Selected excerpt
- - -
This is a tracking issue for specialization (rust-lang/rfcs#1210).

Major implementation steps:

Unresolved questions from the RFC:

Note that the specialization feature as implemented currently is unsound, which means that it can cause Undefined Behavior without unsafe code. min_specialization avoids most of the pitfalls.

sgrif commented 7 years ago

These two impls should be expected to be valid with specialization, right? It seems to not be successfully picking it up.

impl<T, ST, DB> ToSql<Nullable<ST>, DB> for T where
    T: ToSql<ST, DB>,
    DB: Backend + HasSqlType<ST>,
    ST: NotNull,
{
    ...
}

impl<T, ST, DB> ToSql<Nullable<ST>, DB> for Option<T> where
    T: ToSql<ST, DB>,
    DB: Backend + HasSqlType<ST>,
    ST: NotNull,
{
    ...
}
dtolnay commented 7 years ago

I filed https://github.com/rust-lang/rust/issues/38516 for some unexpected behavior I ran into while working on building specialization into Serde. Similar to https://github.com/rust-lang/rust/issues/38167, this is a case where the program compiles without the specialized impl and when it is added there is a type error. cc @bluss who was concerned about this situation earlier.

withoutboats commented 7 years ago

What if we allowed specialization without the default keyword within a single crate, similar to how we allow negative reasoning within a single crate?

My main justification is this: "the iterators and vectors pattern." Sometimes, users want to implement something for all iterators and for vectors:

impl<I> Foo for I where I: Iterator<Item = u32> { ... }
impl Foo for Vec<u32> { ... }

(This is relevant to other situations than iterators and vectors, of course, this is just one example.)

Today this doesn't compile, and there is tsuris and gnashing of teeth. Specialization solves this problem:

default impl<I> Foo for I where I: Iterator<Item = u32> { ... }
impl Foo for Vec<u32> { ... }

But in solving this problem, you have added a public contract to your crate: it is possible to overide the iterator impl of Foo. Maybe we don't want to force you to do that - hence, local specialization without default.


The question I suppose is, what exactly is the role of default. Requiring default was, I think, originally a gesture toward explicitness and self-documenting code. Just as Rust code is immutable by default, private by default, safe by default, it should also be final by default. However, because "non-finality" is a global property, I cannot specialize an item unless I let you specialize an item.
- - -
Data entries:
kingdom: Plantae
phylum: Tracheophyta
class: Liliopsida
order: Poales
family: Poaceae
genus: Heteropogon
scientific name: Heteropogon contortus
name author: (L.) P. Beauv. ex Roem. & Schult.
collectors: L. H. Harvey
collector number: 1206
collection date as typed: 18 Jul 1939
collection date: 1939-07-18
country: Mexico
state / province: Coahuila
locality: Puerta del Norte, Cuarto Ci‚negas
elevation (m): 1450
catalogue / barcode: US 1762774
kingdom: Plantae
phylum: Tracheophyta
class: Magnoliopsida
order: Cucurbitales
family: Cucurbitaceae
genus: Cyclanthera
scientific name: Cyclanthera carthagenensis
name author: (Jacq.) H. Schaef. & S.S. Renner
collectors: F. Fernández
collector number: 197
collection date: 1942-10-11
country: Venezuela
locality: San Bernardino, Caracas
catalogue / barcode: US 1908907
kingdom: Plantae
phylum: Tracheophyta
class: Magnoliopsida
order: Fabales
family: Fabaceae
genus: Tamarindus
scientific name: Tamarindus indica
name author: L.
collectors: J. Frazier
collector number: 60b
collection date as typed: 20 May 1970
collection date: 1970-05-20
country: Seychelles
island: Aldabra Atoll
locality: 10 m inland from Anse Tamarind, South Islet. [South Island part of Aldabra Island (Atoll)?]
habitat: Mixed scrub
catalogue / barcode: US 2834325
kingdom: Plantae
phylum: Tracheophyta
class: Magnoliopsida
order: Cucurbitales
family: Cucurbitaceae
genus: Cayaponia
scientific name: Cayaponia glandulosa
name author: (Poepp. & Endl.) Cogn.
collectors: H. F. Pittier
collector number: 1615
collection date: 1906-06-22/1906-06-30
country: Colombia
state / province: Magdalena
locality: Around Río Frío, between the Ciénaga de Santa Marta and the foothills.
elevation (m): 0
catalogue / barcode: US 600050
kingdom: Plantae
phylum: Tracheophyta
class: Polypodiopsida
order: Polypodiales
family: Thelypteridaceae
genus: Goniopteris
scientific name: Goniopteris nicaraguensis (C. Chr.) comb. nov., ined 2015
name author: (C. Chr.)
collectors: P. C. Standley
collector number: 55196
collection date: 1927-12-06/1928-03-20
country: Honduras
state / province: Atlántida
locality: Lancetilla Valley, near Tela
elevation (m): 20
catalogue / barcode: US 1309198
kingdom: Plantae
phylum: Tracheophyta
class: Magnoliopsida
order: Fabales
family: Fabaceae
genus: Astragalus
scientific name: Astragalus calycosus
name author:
- - -
Task brief
Write out the stretch of the Rust specialization thread above from "What if we allowed" through "just one example.)".

Task response
What if we allowed specialization without the default keyword within a single crate, similar to how we allow negative reasoning within a single crate?

My main justification is this: "the iterators and vectors pattern." Sometimes, users want to implement something for all iterators and for vectors:

impl<I> Foo for I where I: Iterator<Item = u32> { ... }
impl Foo for Vec<u32> { ... }

(This is relevant to other situations than iterators and vectors, of course, this is just one example.)